It's important to video a dog in action. Here's why.

In which Jill gently suggests that you get out and play!

In which Jill gently suggests that you get out and play!

It occurred to me the other day, as I was getting Vinnie into the shelter’s play yard, that very few shelter visitors get to meet the dogs.

Sure, they can stroll through the kennels and see animals in their cages. Some shelters, like Ventura County Animal Services, even encourage giving treats to dogs who are well behaved in their kennels. But you really can’t get to know a dog until you spend quality time with him in a place where you both want to be. In Vinnie’s case and mine, that place was the shelter’s grassy play area, where I tossed him tennis balls, we hung with other dogs, and got to relax in the shade.

I’ve been videoing dogs in shelters since 2014. The idea came to me after recording an introductory video about my team at work. The video was short, funny, and got a lot of attention inside our new company. Someone emailed me: “Wow, what a fun video! I’d love to find out more!”

Wouldn’t it be great if someone said those words about a dog at a high-kill shelter?

I keep data on all the dogs I’ve videoed, and have kept data on “control group” dogs, too. It turns out that dogs that are featured in videos are three times more likely to be adopted than dogs who appear in still photos. (That figure goes up if the still photo was taken of the animal in its kennel.)

I’m not a professional videographer. My videos are rough and unedited. But the dogs shine through anyway. You don’t need high-tech camera equipment, sound or lighting to video a dog. All you need is a smartphone, and a space large enough to let the dog be a dog for a few minutes.

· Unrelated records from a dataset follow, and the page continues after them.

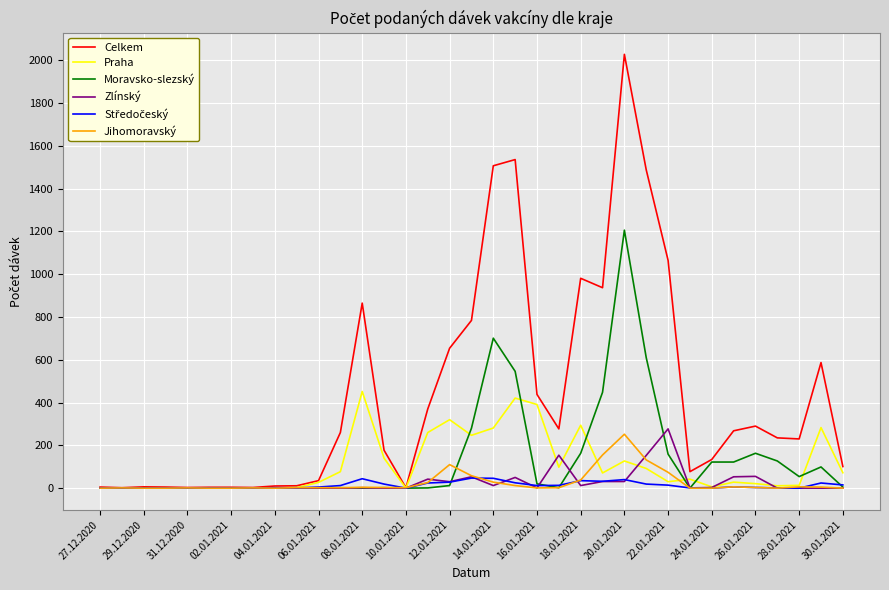

At how many categories does at least one series exceed 1360?

4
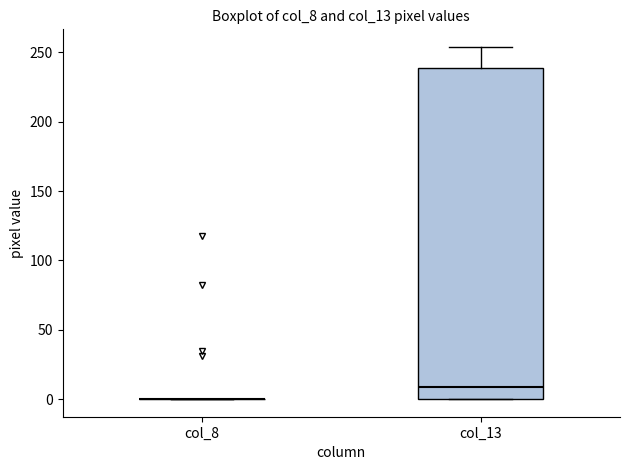

Reading left to right, transcribe this box plot: for each box, give where its median line is, the range the box spans, and where its two whiskers end, as read against the y-axis. The values are not printed on the chart, so give them approximately, as read against the axis.

col_8: box collapsed to a line at 0, whiskers 0 to 0
col_13: median 10, box 0 to 240, whiskers 0 to 255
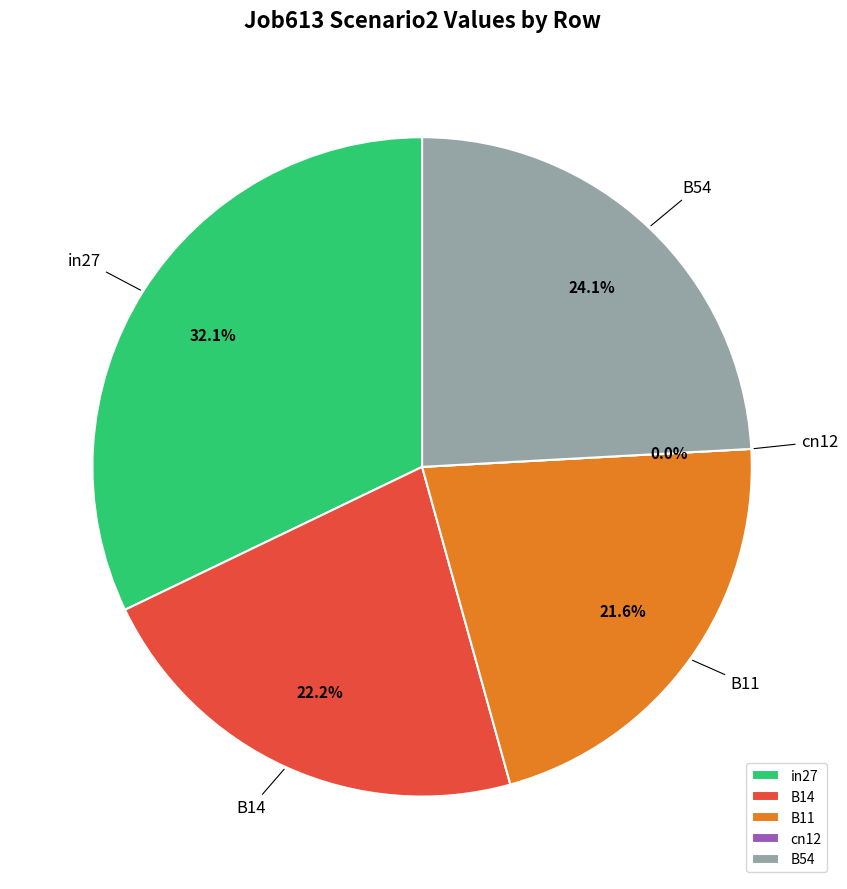

The in27 slice represents 23% of the pie. True or false?

False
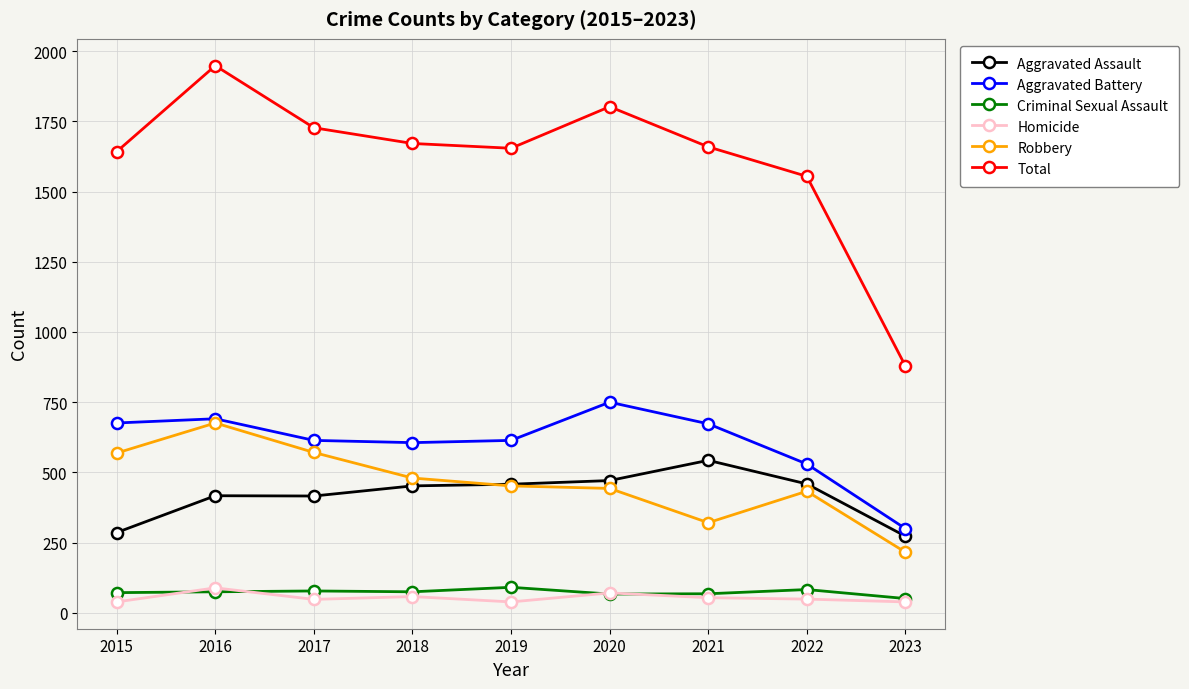

What is the value of the Robbery point at the 8th from the left?

433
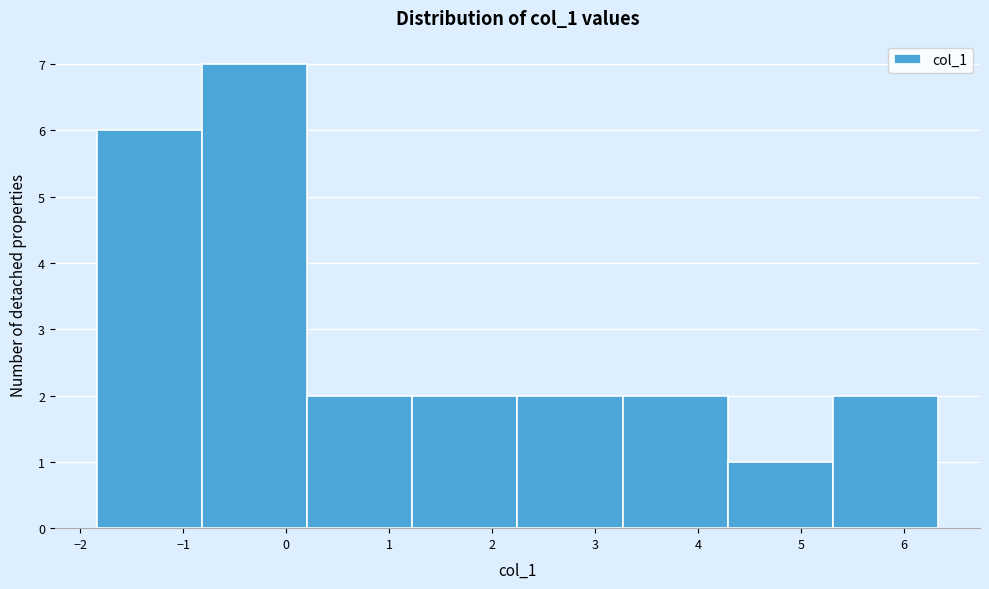

Reading left to right, list every bar in this chart as the range it spans on the x-axis followed by its height. Neither the bar edges nor the heights are printed on the chart, so give them approximately, as read against the axes.

-1.8 to -0.8: 6
-0.8 to 0.2: 7
0.2 to 1.2: 2
1.2 to 2.2: 2
2.2 to 3.3: 2
3.3 to 4.3: 2
4.3 to 5.3: 1
5.3 to 6.3: 2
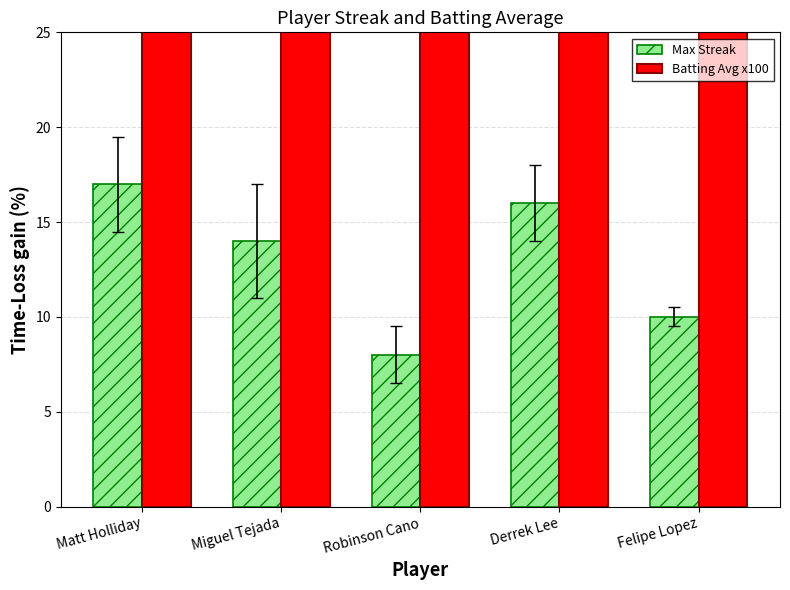

List the series in order of their peak value, highest first.

Batting Avg x100, Max Streak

Polish aside, my data has shown that there are three success factors for shelter animal videos that get shared on social media:

  1. The video should be narrated. This narration can be done in the form of a “host” who talks about the dog while interacting with it (which is what I do). It can also be done as a voiceover, with someone off-camera providing information about the dog. Or it can be done via text captions overlaid on the video. No matter how the video is narrated, the point is to provide additional data about the dog as viewers watch it on their screens.
  2. The video should be between 45 and 75 seconds long. Too short and you don’t get a sense of the dog. Too long and the viewer can lose interest.
  3. See the good in every dog. Shelter dogs can be filthy. Many have health issues that affect their mobility or mood. Others may be depressed or manic because of their tenure “behind bars.” The important thing is to feature what’s nice about the dog. It might be the fact that the dog is wagging his tail for the first time in days, or that he is taking advantage of the temporary freedom to poop outside his kennel. Most dogs blossom a little bit as soon as they escape their shelter kennels. That looks different for different dogs.

Oh, and about Vinnie: Here’s a picture of him in his kennel, and another one of us having a moment in the shelter’s play yard. Now you can see why he had an adoption offer immediately after his video was posted!

The point is to cultivate as many shares as possible on social media. The greater the number of people who see a dog’s video, the higher his chances of getting adopted. I’ve found that most of the time the person who ends up saving the dog is at least two degrees removed: a friend of a friend. The fact is, it’s not who you know, it’s who they know.

According to Inc., Facebook generates an average of eight billion video views per day. If we could get 1.6 percent of those viewers to share a shelter dog, we could prevent euthanasia in North America. So get your camera phone out! There’s a dog waiting to get outta the cage!